Just a short drive up a steep winding road from Santa Barbara’s soft sandy beaches and swaying palm trees lies a 32-acre site so rugged that it’s hard to believe the two worlds are only 25 minutes apart. Emerging from the limestone outcroppings is a glass, aluminum and concrete house so elegant in its simplicity that it barely disturbs the natural environment. The job of marrying the home’s interiors with the dramatic setting fell to designer Sarah Walker, who immediately recognized the challenge before her. “Having a strong connection with the outdoors was critical,” she says. “The site is very dramatic and rugged, rather than nurturing. I knew the house had to have a conversation with the landscape, or it would forever remain disconnected.”
It wasn’t just the jaw-dropping surroundings or the ocean views that inspired the clients to acquire the property.
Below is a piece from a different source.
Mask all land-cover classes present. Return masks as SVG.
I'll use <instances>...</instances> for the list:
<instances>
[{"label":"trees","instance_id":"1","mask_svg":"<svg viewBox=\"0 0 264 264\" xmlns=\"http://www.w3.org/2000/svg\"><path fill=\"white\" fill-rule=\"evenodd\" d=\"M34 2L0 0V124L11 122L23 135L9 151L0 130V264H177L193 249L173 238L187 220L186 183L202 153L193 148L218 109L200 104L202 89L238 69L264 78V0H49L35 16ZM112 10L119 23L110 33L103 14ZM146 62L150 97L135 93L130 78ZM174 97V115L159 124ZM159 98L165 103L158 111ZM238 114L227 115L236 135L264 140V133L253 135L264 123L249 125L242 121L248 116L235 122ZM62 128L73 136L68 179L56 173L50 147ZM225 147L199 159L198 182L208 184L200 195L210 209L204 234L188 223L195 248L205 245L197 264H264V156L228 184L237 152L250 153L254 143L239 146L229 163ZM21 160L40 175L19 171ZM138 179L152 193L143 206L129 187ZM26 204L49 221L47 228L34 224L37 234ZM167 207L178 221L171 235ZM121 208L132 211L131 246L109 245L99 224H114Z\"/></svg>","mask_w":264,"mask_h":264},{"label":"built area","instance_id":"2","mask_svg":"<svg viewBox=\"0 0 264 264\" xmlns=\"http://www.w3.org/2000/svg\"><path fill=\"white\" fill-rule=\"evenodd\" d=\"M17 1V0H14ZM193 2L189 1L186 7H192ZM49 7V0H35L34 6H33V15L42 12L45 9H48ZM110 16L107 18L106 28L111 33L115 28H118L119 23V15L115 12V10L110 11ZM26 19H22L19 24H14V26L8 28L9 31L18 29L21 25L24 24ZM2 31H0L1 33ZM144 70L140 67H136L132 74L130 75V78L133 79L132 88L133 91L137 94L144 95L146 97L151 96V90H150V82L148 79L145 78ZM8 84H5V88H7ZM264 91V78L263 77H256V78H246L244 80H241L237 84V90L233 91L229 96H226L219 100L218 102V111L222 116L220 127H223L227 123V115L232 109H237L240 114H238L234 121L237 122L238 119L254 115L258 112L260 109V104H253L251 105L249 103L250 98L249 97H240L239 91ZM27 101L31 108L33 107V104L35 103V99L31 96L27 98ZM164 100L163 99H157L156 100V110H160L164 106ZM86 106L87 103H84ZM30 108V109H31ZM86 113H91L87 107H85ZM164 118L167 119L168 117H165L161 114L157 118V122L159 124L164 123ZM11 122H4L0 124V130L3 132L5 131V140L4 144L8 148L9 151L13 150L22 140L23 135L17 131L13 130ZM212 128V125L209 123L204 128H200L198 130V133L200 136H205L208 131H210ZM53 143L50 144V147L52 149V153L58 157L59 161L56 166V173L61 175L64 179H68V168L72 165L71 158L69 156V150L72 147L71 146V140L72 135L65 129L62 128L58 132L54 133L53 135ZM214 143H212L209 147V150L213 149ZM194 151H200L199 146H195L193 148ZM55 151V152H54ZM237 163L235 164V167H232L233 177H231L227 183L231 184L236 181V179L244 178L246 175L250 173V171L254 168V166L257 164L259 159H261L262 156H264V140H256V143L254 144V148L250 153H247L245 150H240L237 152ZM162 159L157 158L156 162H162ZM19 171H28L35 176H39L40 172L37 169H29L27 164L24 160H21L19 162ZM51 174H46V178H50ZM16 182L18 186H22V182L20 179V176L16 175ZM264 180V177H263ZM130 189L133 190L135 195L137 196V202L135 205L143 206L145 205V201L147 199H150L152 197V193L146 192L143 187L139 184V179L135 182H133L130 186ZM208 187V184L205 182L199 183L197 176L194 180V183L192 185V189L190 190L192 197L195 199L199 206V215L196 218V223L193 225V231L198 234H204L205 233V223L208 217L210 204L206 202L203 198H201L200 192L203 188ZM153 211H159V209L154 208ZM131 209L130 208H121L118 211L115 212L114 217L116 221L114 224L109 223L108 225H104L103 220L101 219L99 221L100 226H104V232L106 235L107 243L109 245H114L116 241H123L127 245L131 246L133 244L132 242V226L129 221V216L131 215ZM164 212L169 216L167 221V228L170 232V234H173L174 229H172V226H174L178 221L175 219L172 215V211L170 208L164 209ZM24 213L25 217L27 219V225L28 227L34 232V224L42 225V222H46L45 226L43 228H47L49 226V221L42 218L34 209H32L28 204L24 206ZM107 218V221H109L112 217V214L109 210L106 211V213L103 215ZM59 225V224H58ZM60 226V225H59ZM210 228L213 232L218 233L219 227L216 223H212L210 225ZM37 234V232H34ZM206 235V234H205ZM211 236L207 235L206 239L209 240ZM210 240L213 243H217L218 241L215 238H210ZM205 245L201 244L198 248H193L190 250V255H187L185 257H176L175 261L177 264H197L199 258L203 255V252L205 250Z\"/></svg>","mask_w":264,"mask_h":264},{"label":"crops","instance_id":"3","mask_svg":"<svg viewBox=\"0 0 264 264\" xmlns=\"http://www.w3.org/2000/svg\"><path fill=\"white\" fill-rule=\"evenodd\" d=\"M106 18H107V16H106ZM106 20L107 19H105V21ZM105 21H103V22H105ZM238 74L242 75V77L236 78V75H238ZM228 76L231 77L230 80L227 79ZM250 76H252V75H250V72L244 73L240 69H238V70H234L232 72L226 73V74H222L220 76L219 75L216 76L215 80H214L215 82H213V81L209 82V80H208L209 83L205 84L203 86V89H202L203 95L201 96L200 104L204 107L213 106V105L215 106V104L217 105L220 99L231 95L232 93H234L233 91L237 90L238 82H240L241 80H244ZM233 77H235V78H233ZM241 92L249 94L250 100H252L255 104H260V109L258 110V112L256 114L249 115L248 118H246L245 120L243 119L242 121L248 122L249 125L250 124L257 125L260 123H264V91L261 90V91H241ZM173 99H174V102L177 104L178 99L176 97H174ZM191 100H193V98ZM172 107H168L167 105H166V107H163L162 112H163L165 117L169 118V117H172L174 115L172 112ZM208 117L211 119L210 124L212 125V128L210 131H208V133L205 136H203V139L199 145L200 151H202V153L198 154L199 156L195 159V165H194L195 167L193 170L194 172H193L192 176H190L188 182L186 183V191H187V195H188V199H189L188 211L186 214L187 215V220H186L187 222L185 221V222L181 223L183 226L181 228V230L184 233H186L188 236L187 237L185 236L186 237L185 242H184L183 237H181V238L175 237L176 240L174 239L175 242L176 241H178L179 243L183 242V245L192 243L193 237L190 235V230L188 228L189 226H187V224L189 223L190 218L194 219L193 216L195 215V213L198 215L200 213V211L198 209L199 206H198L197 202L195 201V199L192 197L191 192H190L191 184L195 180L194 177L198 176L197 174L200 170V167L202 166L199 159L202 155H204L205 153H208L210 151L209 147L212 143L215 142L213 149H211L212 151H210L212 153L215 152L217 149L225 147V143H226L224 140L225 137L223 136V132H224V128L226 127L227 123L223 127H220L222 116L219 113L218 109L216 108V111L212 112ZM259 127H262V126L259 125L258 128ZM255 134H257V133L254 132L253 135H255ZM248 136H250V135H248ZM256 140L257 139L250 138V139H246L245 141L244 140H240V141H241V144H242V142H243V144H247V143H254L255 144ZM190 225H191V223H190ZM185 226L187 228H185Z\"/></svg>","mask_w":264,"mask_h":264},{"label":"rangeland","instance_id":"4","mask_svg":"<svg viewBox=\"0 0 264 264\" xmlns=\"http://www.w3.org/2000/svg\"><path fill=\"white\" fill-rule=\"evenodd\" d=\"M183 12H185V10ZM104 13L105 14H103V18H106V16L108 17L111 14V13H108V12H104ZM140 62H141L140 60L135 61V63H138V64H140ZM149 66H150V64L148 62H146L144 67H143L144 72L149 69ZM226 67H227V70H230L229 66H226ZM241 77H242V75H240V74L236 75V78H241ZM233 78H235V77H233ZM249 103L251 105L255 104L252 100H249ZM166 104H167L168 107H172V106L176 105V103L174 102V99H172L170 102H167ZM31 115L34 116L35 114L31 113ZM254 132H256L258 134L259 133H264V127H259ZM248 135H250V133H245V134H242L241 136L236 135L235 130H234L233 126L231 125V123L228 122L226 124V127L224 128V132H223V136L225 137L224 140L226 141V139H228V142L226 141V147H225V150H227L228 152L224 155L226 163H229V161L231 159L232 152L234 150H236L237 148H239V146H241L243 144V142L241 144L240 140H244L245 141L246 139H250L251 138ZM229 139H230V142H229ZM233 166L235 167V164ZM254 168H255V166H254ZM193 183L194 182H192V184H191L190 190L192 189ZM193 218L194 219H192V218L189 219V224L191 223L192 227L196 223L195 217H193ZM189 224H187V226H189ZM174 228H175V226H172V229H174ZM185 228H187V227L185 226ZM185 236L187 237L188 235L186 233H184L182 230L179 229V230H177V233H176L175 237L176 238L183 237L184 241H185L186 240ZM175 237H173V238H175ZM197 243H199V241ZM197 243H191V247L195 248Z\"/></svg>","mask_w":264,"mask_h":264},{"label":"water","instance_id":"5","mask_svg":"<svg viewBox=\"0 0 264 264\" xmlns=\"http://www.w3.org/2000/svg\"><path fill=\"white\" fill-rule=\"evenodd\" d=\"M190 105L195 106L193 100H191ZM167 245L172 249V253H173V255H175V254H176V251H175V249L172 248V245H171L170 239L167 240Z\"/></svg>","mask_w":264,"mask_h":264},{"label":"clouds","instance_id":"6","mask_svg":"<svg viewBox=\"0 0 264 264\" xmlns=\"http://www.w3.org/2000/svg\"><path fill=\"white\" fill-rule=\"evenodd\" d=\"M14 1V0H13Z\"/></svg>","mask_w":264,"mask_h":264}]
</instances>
No, simply put, the husband is an engineer and astronomer who thought it was the perfect setting for an observatory. “We bought the property because it’s above the marine layer,” says the wife. The couple, in fact, also own a beach house at the bottom of the road. “Where we sleep is often dependent on the phases of the moon,” she says. When there is little or no moon, they stay at the mountain home for optimal stargazing.
The result is a house so seamlessly integrated with its surroundings that the hillside feels like just another design feature and no one questions the boulders that form part of the entry sequence. As Walker points out, “There’s a perfect interplay between the indoor and outdoor worlds, and an ongoing sense of not knowing where one stops and the other begins.”